Selain itu, berbagai peluang beasiswa untuk melanjutkan studi magister juga terus dibuka.
“Kami sebagai pimpinan UMSA sangat mendukung dan memfasilitasi mahasiswa yang ingin melanjutkan pendidikan ke jenjang S2. Kami berharap keberhasilan Catherine menjadi motivasi, tidak hanya bagi mahasiswa tetapi juga para dosen, agar semakin banyak yang mampu menghasilkan publikasi ilmiah bereputasi,” ujarnya.
Sementara itu, Dosen Pembimbing I sekaligus Kepala LP2M UMSA, Dr. Anwar Muttaqien, M.Pd, menjelaskan bahwa seminar rekognisi artikel akan dilaksanakan secara rutin setiap semester bagi mahasiswa yang berhasil mempublikasikan artikel di jurnal terakreditasi SINTA 1 hingga SINTA 4.
“Kebijakan ini menunjukkan bahwa penyelesaian tugas akhir tidak harus selalu dalam bentuk skripsi yang tebal. Artikel ilmiah sepanjang 10 hingga 15 halaman pun dapat direkognisi, asalkan telah diterbitkan pada jurnal bereputasi SINTA 1 sampai SINTA 4,” jelasnya.
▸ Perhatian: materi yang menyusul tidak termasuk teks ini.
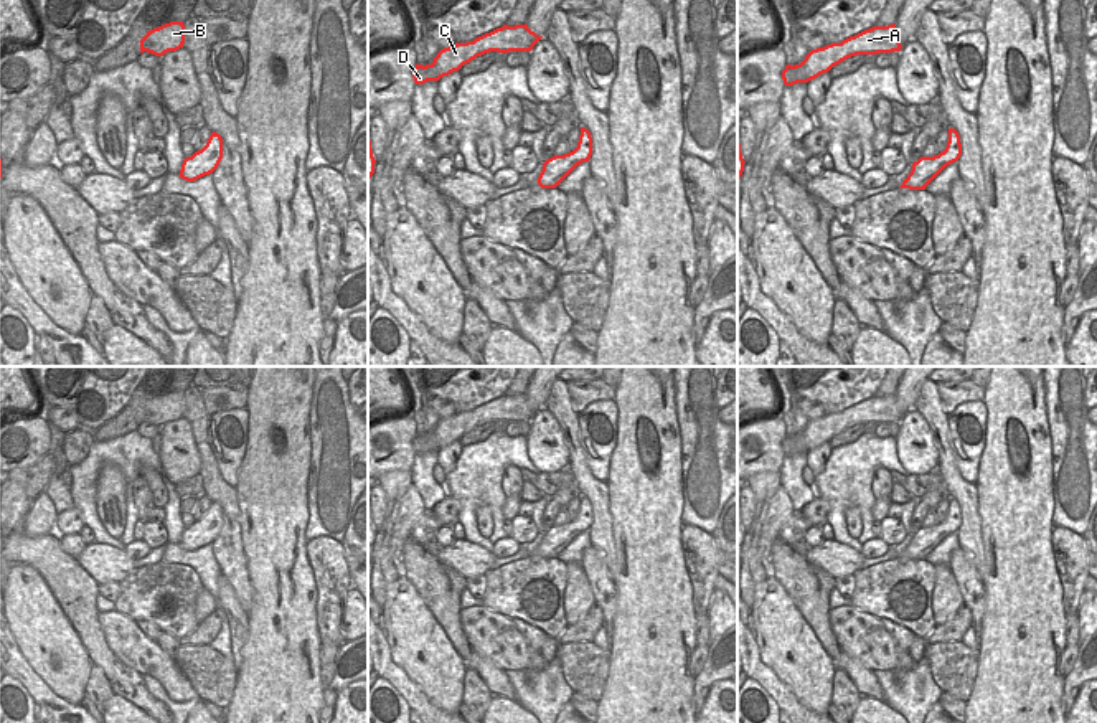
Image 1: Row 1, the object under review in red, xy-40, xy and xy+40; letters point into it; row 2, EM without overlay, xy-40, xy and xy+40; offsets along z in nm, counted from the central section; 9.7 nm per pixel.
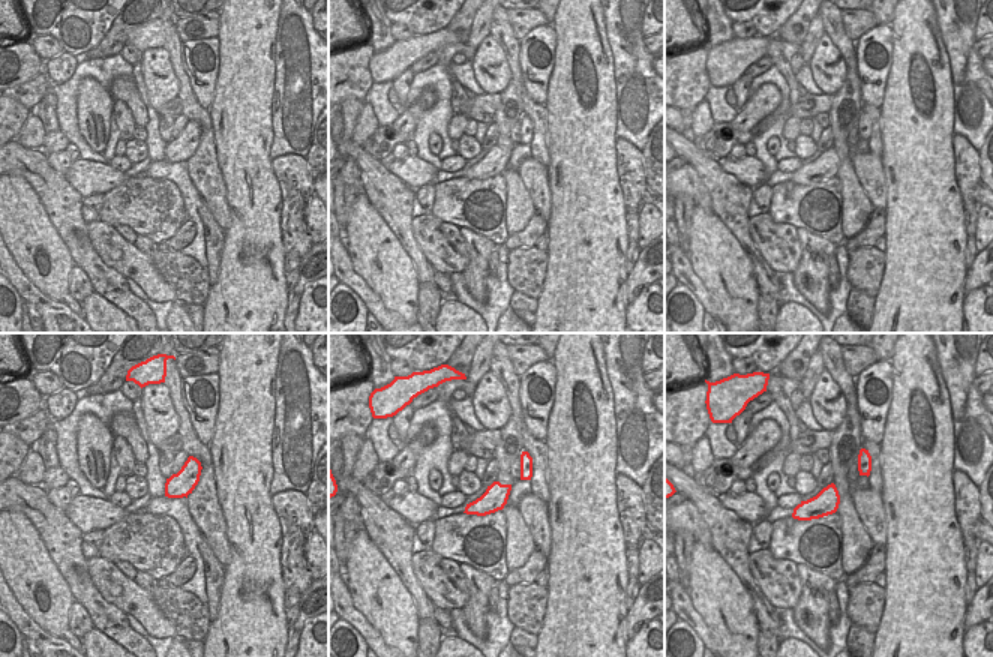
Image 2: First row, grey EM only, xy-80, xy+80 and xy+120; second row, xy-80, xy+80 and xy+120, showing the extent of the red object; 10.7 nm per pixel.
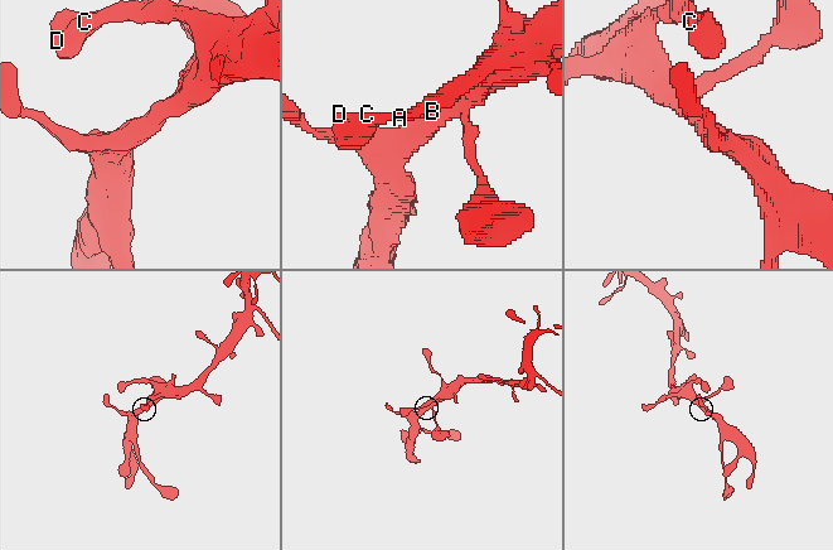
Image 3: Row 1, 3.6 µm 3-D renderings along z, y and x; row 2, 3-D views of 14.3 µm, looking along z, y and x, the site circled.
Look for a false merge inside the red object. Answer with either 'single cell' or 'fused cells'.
single cell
Ia menyebutkan, penyusunan regulasi tersebut melalui proses panjang, mulai dari pembahasan berulang, sosialisasi kepada civitas akademika, pemeriksaan oleh Komite Integritas, hingga akhirnya diteruskan ke fakultas dan program studi untuk pelaksanaan seminar rekognisi.
Menurut Anwar, kebijakan tersebut diharapkan dapat meningkatkan budaya menulis dan publikasi ilmiah di kalangan mahasiswa sekaligus mempercepat penyelesaian studi.
“Kami berharap semakin banyak mahasiswa UMSA yang memilih jalur rekognisi artikel sesuai kemampuan dan bidang keilmuannya sehingga dapat menyelesaikan studi lebih cepat,” pungkasnya.
Seminar tersebut turut dihadiri Wakil Rektor III Bidang Kemahasiswaan Dr. Alivermana Wiguna, M.A., Dekan FKIP Herlina Hidayati, M.Pd., Ketua Program Studi Astri Rakhmawati, M.Pd., Sekretaris Program Studi Ristianur Huda, M.Pd., serta Dosen Pembimbing II Istadi, M.Pd.